→ **ACTIVITY**: The reply should hold every line of the data, unchanged and complete.

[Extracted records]
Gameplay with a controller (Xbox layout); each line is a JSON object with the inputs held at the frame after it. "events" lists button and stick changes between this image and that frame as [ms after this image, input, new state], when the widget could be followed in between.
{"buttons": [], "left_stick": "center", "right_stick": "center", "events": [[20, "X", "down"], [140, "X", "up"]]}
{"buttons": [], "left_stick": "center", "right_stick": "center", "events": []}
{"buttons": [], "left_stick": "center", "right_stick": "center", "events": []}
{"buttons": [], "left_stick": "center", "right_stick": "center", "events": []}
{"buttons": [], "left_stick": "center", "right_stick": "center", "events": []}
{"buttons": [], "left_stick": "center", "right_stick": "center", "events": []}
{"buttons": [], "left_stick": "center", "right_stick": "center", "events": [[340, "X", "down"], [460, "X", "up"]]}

→ **EXERCISE RESPONSE**:
Gameplay with a controller (Xbox layout); each line is a JSON object with the inputs held at the frame after it. "events" lists button and stick changes between this image and that frame as [ms after this image, input, new state], when the widget could be followed in between.
{"buttons": [], "left_stick": "center", "right_stick": "center", "events": [[20, "X", "down"], [140, "X", "up"]]}
{"buttons": [], "left_stick": "center", "right_stick": "center", "events": []}
{"buttons": [], "left_stick": "center", "right_stick": "center", "events": []}
{"buttons": [], "left_stick": "center", "right_stick": "center", "events": []}
{"buttons": [], "left_stick": "center", "right_stick": "center", "events": []}
{"buttons": [], "left_stick": "center", "right_stick": "center", "events": []}
{"buttons": [], "left_stick": "center", "right_stick": "center", "events": [[340, "X", "down"], [460, "X", "up"]]}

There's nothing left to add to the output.